A propósito de Enresa, empresa pública encargada de gestionar la basura radiactiva, aclarar que es más de lo mismo en torno a las nucleares: los verdaderos problemas los gestiona el Estado y es el dinero público el que cubre cualquier eventual daño catastrófico.
Mucho menos conocido es el vertido de 700 litros de materia líquida radiactiva al Manzanares, en la Junta de Energía Nuclear de Madrid, en pleno Franquismo, en 1970. Un accidente totalmente silenciado y por el que se dispersaron en la naturaleza y los cultivos a orillas del Tajo y Jarama.
Aún hoy en las instalaciones del Ciemat, donde se ubicaba el JEN, hay reiteradas denuncias por el enterramiento que se hizo de sustancias radiadas sobre las que simplemente se echó tierra y se plantaron pinos o se construyeron hasta pistas deportivas.
Volviendo a las centrales, preocupantes han sido durante años las grietas que presenta la cubierta del reactor de Garoña. Ahora que se habla de reabrir esta vetusta instalación no estaría de más recordar el apelativo que le dieron los grupos ecologistas: la central de las mil y una grietas.
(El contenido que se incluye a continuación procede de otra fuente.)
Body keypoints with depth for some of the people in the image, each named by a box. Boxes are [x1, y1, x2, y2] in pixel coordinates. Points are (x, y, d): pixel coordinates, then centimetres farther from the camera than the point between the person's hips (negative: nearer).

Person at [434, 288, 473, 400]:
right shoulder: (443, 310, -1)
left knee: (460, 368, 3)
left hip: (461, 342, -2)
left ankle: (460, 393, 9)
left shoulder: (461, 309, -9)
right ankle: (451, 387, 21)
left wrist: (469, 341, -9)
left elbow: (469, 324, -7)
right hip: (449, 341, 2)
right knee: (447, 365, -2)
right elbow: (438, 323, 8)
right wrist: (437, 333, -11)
Un problema que empezó en 1982 y que hasta su cierre persistió sin solucionarse.
Aunque problemas más preocupantes se han detectado en fecha tan reciente como 2016, cuando la central de Almaraz (Cáceres) reconocía que no había suficientes garantías de que las bombas de agua que evitarían un accidente funcionaran correctamente. Nada tranquilizador leer el informe cuando reconoce que llevaban 19 años sin realizar las pertinentes inspecciones periódicas.
De acuerdo, es improbable que se produzca un accidente grave, por encima de 4, con pérdida de vidas humanas y contaminación severa y no reversible a largo plazo. Pero oportunidades ha habido y un simple salpicón de agua contaminada puede liberar partículas radiadas que viajen decenas de kilómetros, como se demostró en el accidente de Ascó que nos ha servido de ejemplo.
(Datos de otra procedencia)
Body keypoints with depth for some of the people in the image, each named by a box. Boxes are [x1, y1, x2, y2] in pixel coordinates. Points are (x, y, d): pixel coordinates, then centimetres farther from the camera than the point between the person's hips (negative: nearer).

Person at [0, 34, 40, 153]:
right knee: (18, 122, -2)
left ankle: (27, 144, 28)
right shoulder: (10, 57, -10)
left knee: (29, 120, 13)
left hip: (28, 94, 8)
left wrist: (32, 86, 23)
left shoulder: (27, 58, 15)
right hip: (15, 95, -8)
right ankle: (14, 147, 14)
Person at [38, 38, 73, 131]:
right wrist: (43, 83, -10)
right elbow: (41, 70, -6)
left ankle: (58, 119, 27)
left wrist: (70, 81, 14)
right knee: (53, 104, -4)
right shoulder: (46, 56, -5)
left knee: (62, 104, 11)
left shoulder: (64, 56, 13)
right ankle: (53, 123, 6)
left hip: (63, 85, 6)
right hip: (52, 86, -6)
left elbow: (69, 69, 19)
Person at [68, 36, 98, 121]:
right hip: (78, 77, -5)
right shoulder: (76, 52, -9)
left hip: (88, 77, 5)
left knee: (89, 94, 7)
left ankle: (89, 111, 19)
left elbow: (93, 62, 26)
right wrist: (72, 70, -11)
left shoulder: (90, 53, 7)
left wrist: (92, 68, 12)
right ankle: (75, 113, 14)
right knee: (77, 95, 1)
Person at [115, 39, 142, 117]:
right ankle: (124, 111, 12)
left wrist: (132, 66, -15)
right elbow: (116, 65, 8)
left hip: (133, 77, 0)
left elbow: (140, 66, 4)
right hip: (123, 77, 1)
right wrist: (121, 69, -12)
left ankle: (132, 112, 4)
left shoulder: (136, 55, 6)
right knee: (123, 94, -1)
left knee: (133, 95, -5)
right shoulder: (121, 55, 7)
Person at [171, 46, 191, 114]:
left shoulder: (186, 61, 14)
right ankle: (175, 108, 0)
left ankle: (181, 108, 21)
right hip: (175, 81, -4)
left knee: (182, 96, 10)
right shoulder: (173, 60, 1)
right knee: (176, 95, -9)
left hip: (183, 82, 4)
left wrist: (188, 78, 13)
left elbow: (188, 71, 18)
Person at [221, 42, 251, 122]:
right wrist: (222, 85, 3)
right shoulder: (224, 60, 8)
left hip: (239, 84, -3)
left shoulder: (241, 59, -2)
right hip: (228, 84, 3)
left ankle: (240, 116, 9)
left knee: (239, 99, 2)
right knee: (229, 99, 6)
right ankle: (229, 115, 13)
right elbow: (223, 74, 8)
Un error humano, una tubería corroída, grietas en la cúpula que contiene la radiación, deficientes inspecciones de las zonas sensibles, un incendio, residuos enterrados como si fueran simple basura. Todos estos casos han sucedido ya. No ha pasado nada especialmente grave o no ha trascendido.
La nuclear sigue aquí y el control de la misma depende de instituciones que a menudo son parte interesada.
Quedaría tratar a fondo la gestión de los residuos nucleares, pero esa será otra historia y no menos inquietante.